▶ _Извлечённый текст_:
_ _ _ _ _ _ _

Да, автор имеет право на вымысел и домысел, на преувеличения, основанные, если хотите, на интуи­ции. Нелепо было бы это его право отрицать. Даже в тех случаях, когда литератор ведет почти научное ис­следование факта, оперируя цифрами и «специальны­ми данными». Правы те классики, которые утвержда­ли, что без выдумки нет искусства. Наша мысль, по выражению М. Горького, «измеряя, считая, останавли­вается перед измеренным и сосчитанным, не в силах связать свои наблюдения, создать из них точный практический вывод»[9], вот тут-то и должна помочь интуиция, найдя свое выражение в домысле.

Но выдумка выдумке рознь. «Солги, но так, чтобы я поверил», — сказано поэтом. Домысливать надо правдиво, чтобы читатель не усомнился. Дело это не легкое, напрямую связанное с чувством меры, с само­дисциплиной, со способностью автора самоограничи­ваться.

В моей практике есть несколько случаев работы над прозой (лучше сказать: документальной): рассказы «Обелиск», «Белая лилия», совсем недавно — «Рено­ме», а раньше — «Повесть о карьеристах», «Останови­те Малахова!». Все это написано на достоверной осно­ве, и я, работая над сюжетом, «до последнего» сохра­нял фамилии прототипов, хотя и знал, что в конечном итоге изменю их (а если будет на то их согласие, то и сохраню). Такое скрупулезно-бережное отношение к факту и личности, такой процесс писания, кажется мне, дисциплинирует автора, ограничивает его в гру­бом домысле, дает толчок к художественному осмыс­лению событий. Как говорится, жизнь нам такое преподнесет, что никакая фантазия, не сможет; «такое» и во сне не увидишь, и в бреду не услышишь.

Авторами упомянутого мною жанра «путевых очер­ков» обычно движет и такой естественный мотив, как принести читателю новые и разноплановые знания. Я готов предложить вам в качестве примера не один десяток фамилий замечательных литераторов, вам известных. Но что может сравниться с анализом при­меров из собственного опыта автора?

_ _ _ _ _ _ _

▶ _Учебный материал_:
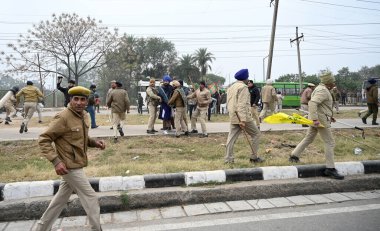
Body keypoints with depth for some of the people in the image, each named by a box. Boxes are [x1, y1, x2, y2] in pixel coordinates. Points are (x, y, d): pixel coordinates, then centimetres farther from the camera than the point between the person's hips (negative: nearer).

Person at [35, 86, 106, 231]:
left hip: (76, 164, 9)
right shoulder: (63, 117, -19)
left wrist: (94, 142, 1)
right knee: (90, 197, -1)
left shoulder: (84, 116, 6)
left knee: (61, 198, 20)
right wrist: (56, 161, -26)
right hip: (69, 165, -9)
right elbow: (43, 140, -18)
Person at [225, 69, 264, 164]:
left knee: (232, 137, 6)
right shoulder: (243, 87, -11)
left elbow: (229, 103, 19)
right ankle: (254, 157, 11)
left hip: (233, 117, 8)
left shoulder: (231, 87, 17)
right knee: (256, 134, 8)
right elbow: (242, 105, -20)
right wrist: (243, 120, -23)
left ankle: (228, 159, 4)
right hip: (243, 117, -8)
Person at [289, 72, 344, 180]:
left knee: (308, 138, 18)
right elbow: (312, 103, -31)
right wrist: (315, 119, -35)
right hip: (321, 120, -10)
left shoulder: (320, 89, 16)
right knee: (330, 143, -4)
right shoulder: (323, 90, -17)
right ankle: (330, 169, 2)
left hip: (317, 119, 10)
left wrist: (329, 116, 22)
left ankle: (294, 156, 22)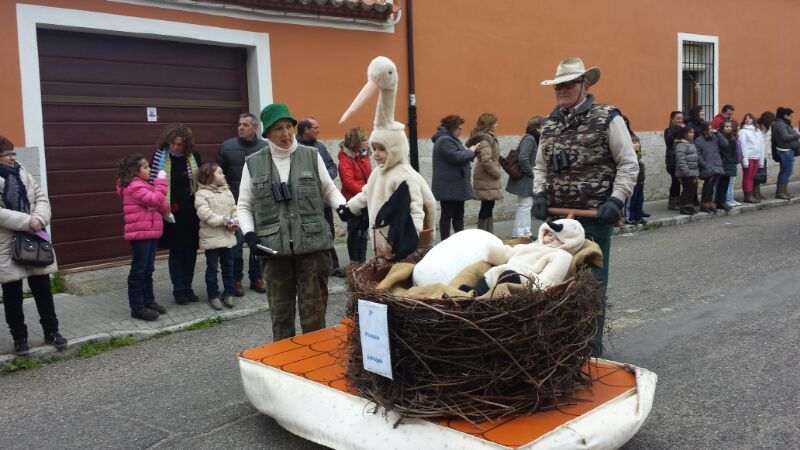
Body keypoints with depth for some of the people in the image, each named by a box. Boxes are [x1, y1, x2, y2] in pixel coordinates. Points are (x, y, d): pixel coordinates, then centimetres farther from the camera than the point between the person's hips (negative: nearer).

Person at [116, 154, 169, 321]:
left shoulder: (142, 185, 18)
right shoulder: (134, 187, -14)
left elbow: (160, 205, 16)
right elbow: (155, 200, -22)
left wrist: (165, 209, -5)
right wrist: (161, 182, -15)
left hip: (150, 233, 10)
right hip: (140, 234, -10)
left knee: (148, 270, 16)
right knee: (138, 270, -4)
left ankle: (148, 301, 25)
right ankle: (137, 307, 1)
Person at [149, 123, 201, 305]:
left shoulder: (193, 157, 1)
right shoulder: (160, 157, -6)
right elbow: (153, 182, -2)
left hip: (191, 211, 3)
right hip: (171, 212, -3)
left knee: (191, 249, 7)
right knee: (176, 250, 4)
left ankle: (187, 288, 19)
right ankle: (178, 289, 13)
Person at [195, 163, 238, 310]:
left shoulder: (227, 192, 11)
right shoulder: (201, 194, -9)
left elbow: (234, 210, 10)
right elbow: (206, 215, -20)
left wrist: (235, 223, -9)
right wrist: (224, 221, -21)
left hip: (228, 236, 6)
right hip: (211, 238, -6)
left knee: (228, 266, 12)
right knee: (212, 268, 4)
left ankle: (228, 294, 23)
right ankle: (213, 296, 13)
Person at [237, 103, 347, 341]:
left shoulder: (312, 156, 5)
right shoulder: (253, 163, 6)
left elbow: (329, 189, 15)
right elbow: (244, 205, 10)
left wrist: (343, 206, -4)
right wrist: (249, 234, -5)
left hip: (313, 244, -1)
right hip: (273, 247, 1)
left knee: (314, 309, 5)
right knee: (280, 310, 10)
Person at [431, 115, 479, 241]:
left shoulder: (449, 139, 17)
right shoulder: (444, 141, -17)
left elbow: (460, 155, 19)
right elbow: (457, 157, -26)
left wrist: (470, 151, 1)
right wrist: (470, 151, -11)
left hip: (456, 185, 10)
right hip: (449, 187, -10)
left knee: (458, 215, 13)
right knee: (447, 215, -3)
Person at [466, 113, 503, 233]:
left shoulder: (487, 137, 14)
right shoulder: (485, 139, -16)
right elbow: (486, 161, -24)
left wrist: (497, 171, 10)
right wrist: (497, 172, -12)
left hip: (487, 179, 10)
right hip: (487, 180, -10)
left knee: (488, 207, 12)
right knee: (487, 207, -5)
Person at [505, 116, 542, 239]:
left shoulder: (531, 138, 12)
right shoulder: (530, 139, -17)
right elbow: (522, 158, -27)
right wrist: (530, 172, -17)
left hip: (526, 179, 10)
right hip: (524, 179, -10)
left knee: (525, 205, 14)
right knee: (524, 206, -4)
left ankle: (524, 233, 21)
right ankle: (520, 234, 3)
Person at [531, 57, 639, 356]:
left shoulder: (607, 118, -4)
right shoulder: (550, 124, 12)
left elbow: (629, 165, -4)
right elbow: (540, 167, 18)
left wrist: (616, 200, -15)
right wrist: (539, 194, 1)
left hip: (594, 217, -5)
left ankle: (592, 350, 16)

_ _ _ _ _ _ _

▶ _Обязательные задания_:
- 1) Ответьте на вопросы по тексту о праве автора на вымысел:
(a) Чьё выражение автор приводит о мысли, которая останавливается перед измеренным и сосчитанным?
(b) Какие слова поэта цитируются в тексте?
(c) Какой рассказ автор называет написанным совсем недавно?
- 2) Дословно перепишите фрагмент текста о праве автора на вымысел от «Но выдумка выдумке» до «способностью автора самоограничи­ваться.».
- 3) Допишите дальше текст о праве автора на вымысел, начав сразу после его последнего предложения.

▶ _Ответы по заданиям_:
- 1)
(a) М. Горького.
(b) «Солги, но так, чтобы я поверил».
(c) «Реноме».

- 2)
Но выдумка выдумке рознь. «Солги, но так, чтобы я поверил», — сказано поэтом. Домысливать надо правдиво, чтобы читатель не усомнился. Дело это не легкое, напрямую связанное с чувством меры, с само­дисциплиной, со способностью автора самоограничи­ваться.

- 3)
Открою вам личное желание: добровольно положить свою голову на плаху — «операционный стол» для критики взыскательным читателем. Вот вам опыт пу­тевого очерка в надежде на то, что вы сами определи­те, к какому он относится типу: географическому, по­литическому, историко-фантастическому, видовому или к тому, который пишется по знаменитому «азиат­скому методу», кстати, самому продуктивному из-за беспристрастности: «что вижу, о том пою». Ангажи­ровать материал, написанный по такому принципу, так же сложно, как обратить в служанку себе любимо­му обычную кошку, гуляющую, как известно, «сама по себе».

Этот мой материал был опубликован, Во второй раз — в журнале «Смена» в 1998 году под стр-р-раш-ным названием (самой редакцией придуманным и с автором, как водится, не согласованным), но зато сме­стившем акценты смысла публикации: «3 часа до смерти». Я же предпочел бы заголовок спокойный и вовсе не «рыночный», но что было делать, когда поезд ушел и уже к вам, читателю, приближается? Попла­кать в жилетку?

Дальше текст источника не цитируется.